Repeat, exactly as written, the line with "#3 bag (143, 299, 375, 488)" and every line that follows it in the material below, ending with the last.

[Start of section]

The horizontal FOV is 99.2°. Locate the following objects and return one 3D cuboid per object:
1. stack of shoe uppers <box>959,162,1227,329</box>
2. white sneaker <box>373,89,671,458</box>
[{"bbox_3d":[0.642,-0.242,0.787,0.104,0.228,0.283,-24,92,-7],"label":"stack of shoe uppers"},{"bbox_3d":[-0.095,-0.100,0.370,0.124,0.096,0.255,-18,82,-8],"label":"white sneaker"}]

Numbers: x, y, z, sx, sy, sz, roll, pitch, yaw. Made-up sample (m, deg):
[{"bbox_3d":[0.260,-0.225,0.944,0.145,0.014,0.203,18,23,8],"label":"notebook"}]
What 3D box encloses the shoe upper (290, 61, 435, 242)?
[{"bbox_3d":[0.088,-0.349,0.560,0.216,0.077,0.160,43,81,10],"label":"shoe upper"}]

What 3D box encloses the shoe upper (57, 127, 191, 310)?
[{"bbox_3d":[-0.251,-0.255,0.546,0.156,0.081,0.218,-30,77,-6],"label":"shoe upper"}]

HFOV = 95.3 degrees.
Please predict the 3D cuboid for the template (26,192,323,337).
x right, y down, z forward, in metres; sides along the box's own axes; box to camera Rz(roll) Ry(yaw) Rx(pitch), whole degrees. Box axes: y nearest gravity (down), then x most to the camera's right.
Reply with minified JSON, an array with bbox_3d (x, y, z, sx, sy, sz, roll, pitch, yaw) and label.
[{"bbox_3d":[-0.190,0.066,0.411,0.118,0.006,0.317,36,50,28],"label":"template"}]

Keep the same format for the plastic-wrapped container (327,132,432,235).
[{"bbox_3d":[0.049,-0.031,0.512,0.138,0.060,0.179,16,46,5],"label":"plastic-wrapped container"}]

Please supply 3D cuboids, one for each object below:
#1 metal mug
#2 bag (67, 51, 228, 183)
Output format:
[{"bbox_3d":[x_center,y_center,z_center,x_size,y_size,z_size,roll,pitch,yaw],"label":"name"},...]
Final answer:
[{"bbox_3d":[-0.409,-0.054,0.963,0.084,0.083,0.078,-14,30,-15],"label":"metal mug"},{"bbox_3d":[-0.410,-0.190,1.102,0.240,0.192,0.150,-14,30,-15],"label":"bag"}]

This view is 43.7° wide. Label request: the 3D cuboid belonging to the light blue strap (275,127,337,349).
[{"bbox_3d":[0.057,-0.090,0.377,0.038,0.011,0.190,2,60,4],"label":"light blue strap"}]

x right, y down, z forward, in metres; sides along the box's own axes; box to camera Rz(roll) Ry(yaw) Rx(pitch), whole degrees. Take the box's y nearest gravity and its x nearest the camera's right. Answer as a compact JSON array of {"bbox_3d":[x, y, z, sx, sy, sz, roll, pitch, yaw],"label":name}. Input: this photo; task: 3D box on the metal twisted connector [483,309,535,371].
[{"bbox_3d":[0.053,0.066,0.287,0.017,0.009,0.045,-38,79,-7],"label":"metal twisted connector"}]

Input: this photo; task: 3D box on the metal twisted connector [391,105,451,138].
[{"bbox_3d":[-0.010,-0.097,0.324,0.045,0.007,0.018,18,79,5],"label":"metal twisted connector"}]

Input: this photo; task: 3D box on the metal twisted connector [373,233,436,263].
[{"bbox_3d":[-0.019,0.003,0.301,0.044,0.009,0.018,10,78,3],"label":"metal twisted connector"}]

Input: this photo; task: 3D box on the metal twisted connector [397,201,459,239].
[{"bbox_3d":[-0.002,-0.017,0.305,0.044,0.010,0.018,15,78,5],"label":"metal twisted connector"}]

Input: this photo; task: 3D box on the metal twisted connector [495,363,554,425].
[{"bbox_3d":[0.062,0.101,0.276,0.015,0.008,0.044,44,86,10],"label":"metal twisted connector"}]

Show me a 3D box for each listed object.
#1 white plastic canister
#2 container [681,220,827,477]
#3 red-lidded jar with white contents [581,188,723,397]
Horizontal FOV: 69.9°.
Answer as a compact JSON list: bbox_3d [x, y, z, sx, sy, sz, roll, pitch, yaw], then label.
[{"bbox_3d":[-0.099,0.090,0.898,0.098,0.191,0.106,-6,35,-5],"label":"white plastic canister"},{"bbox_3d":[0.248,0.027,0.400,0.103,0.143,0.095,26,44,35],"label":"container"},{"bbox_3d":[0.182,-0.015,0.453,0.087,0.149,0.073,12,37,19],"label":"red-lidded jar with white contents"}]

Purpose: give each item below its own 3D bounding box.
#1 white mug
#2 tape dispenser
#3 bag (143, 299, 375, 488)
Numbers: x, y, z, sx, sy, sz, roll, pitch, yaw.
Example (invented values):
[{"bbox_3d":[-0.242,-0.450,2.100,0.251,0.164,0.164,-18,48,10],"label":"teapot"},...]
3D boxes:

[End of section]

Completed exercise ->
#3 bag (143, 299, 375, 488)
Numbers: x, y, z, sx, sy, sz, roll, pitch, yaw.
Example (invented values):
[{"bbox_3d":[-0.242,-0.450,2.100,0.251,0.164,0.164,-18,48,10],"label":"teapot"},...]
3D boxes:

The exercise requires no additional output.